EXERCISE REQUIREMENTS – Needed from the entries below: every line that holds the word "mathbb".

DATA FOR ANALYSIS START

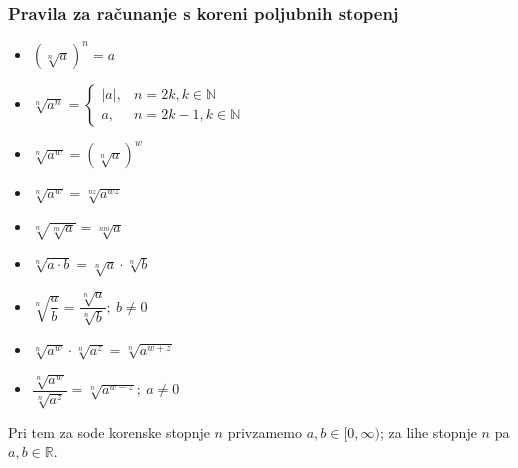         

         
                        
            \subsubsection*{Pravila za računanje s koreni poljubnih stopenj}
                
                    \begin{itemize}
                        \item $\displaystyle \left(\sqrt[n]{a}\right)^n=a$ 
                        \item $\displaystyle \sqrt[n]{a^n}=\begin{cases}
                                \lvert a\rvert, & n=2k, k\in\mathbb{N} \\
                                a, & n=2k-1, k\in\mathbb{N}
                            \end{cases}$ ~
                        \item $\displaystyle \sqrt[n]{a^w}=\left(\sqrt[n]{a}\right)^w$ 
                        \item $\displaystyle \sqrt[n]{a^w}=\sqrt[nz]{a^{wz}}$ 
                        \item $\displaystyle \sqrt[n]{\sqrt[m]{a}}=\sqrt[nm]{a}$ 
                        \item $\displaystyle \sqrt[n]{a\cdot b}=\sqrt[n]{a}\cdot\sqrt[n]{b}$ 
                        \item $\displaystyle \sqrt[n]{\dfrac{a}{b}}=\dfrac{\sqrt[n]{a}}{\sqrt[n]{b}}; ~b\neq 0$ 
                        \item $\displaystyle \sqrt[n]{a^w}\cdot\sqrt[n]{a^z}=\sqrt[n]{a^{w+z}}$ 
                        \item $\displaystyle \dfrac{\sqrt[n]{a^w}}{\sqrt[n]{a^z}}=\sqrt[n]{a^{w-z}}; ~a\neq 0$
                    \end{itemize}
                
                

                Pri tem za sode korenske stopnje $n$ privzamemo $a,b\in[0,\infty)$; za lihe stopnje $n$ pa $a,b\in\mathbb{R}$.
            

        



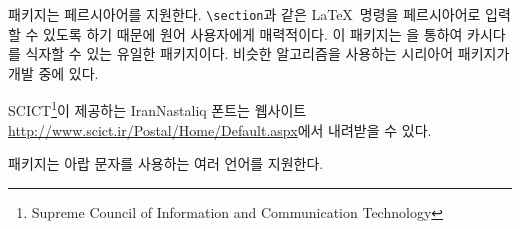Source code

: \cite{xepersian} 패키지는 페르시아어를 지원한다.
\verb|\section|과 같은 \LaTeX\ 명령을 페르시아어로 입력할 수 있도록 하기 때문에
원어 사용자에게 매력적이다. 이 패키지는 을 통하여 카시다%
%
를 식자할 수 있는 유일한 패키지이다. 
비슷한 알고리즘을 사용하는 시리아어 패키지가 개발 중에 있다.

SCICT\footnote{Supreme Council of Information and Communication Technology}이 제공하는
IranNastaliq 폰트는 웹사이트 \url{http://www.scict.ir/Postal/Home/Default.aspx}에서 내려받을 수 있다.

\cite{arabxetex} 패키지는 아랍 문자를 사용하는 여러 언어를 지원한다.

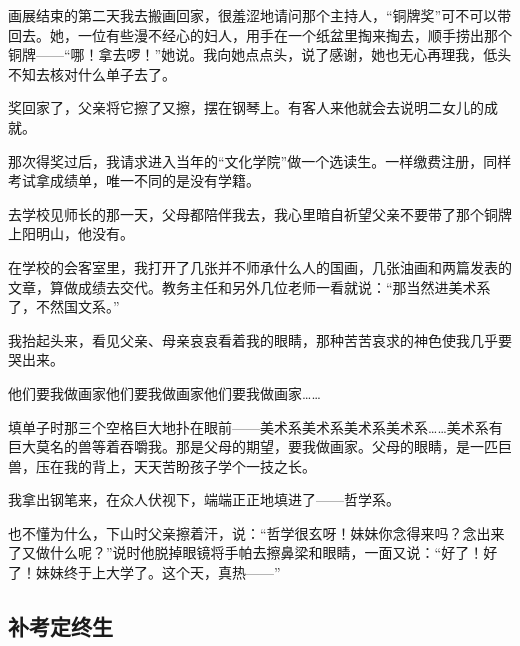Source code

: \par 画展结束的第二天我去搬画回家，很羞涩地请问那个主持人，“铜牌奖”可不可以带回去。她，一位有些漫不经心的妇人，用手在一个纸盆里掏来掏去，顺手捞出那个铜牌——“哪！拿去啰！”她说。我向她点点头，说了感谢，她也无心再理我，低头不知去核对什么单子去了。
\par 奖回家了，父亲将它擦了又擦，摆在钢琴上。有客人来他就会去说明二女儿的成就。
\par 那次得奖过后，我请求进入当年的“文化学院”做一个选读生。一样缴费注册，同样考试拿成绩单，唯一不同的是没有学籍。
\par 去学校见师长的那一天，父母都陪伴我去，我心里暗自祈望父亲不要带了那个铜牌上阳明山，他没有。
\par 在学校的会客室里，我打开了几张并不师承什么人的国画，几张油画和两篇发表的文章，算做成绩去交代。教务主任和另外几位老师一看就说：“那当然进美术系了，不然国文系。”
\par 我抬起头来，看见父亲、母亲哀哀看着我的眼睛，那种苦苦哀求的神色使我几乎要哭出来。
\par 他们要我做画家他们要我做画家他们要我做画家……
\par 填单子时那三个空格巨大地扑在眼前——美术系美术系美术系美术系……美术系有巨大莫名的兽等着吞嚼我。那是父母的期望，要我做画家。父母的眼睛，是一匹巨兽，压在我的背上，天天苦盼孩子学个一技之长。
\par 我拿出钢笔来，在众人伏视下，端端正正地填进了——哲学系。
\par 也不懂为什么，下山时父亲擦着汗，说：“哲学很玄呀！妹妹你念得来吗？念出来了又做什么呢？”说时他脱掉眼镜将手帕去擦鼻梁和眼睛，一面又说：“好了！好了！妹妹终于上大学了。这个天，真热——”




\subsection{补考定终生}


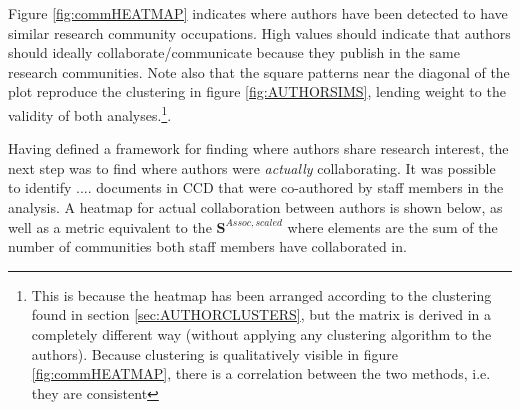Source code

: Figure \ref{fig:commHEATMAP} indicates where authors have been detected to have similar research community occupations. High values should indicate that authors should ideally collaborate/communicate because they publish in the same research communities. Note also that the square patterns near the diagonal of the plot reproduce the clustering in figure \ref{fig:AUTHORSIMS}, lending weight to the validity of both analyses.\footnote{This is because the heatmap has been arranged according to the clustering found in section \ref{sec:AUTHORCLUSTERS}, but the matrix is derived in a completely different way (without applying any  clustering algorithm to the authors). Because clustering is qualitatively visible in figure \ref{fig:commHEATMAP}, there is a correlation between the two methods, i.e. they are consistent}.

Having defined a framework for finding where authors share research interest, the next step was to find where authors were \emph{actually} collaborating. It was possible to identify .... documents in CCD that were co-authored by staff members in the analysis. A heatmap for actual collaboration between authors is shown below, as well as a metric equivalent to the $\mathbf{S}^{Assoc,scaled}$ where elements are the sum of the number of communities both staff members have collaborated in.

DATA FOR ANALYSIS END

EXERCISE RESULT –
                                \lvert a\rvert, & n=2k, k\in\mathbb{N} \\
                                a, & n=2k-1, k\in\mathbb{N}
                Pri tem za sode korenske stopnje $n$ privzamemo $a,b\in[0,\infty)$; za lihe stopnje $n$ pa $a,b\in\mathbb{R}$.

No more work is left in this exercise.